Indeks saham Amerika Serikat ditutup menguat pada perdagangan Selasa (30/6), dengan S&P 500 dan Nasdaq mencatat kenaikan kuartalan terbesar sejak 2020. Optimisme investor terhadap pertumbuhan ekonomi dan laba perusahaan mendorong penguatan, meskipun konflik di Timur Tengah masih berlangsung.
Dow Jones Industrial Average juga mencatat lonjakan kuartalan terbesar sejak 2022. Pada perdagangan harian, Dow Jones mencetak rekor penutupan tertinggi untuk hari kedua berturut-turut. Sektor teknologi memimpin penguatan di antara sektor-sektor dalam S&P 500, sementara indeks saham semikonduktor naik 3,9 persen.
Optimisme pasar didorong oleh sinyal kemajuan dalam upaya menghentikan perang Iran secara permanen, meskipun ketegangan militer masih berlanjut. Pada 17 Juni, Iran dan AS menandatangani nota kesepahaman yang bertujuan mengakhiri konflik yang telah berlangsung selama empat bulan. Namun, saling serang yang kembali terjadi pada akhir pekan menguji kesepakatan tersebut.

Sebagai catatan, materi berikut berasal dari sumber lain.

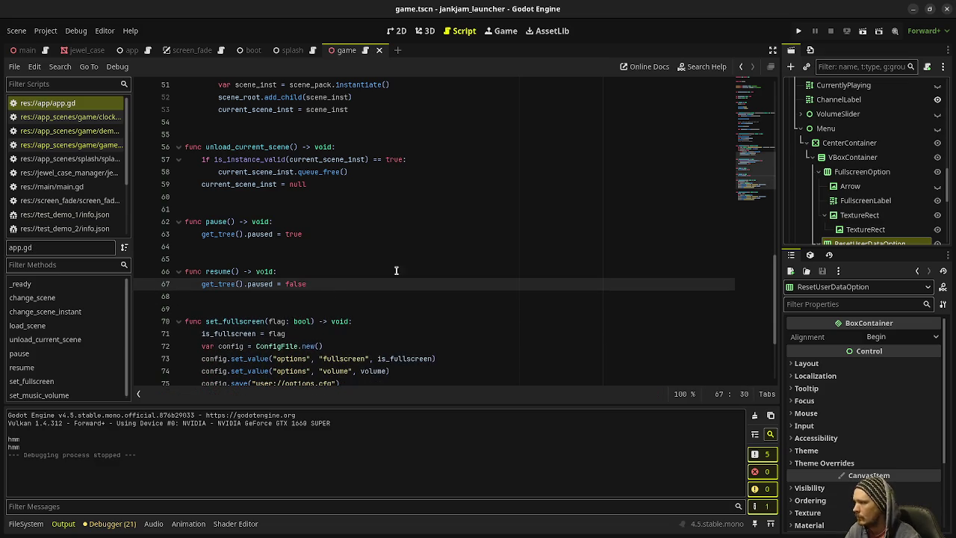
Switch back to game.gd from the script list.
{"action": "scroll", "coordinate": [391, 276], "scroll_direction": "down", "scroll_amount": 1}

Seorang pejabat Qatar pada Selasa mengatakan utusan utama AS yang tiba di Doha tidak akan menggelar pertemuan tingkat tinggi dengan Iran.
“Kami telah melalui paruh pertama tahun ini dengan sangat baik, bahkan jauh lebih baik dari yang diperkirakan banyak orang,” kata Oliver Pursche, Senior Vice President dan penasihat di Wealthspire Advisors, Westport, Connecticut. “Terlepas dari berbagai gejolak geopolitik yang terjadi, perekonomian AS tetap menunjukkan kinerja yang baik dan laba perusahaan juga masih kuat.”
Setelah musim laporan keuangan kuartal I yang kuat bagi perusahaan-perusahaan di indeks S&P 500, investor kini menantikan laporan kinerja kuartal II yang akan dirilis dalam beberapa pekan mendatang. Lonjakan tajam harga minyak pada awal perang sempat memicu kekhawatiran terhadap inflasi dan kenaikan suku bunga. Berdasarkan data LSEG, pelaku pasar kini memperkirakan setidaknya akan ada satu kali kenaikan suku bunga oleh Federal Reserve hingga akhir 2026.
Pada penutupan perdagangan, Dow Jones naik 136,46 poin atau 0,26 persen menjadi 52.319,20. S&P 500 menguat 58,93 poin atau 0,79 persen ke level 7.499,36, sementara Nasdaq melonjak 393,58 poin atau 1,52 persen menjadi 26.213,72.
Meski demikian, pelemahan saham-saham teknologi berkapitalisasi besar dalam beberapa pekan terakhir sempat membebani pasar. S&P 500 dan Nasdaq juga tercatat membukukan penurunan sepanjang Juni. Investor sebelumnya mengkhawatirkan valuasi saham teknologi yang dinilai terlalu tinggi serta belanja besar perusahaan teknologi untuk pengembangan kecerdasan buatan.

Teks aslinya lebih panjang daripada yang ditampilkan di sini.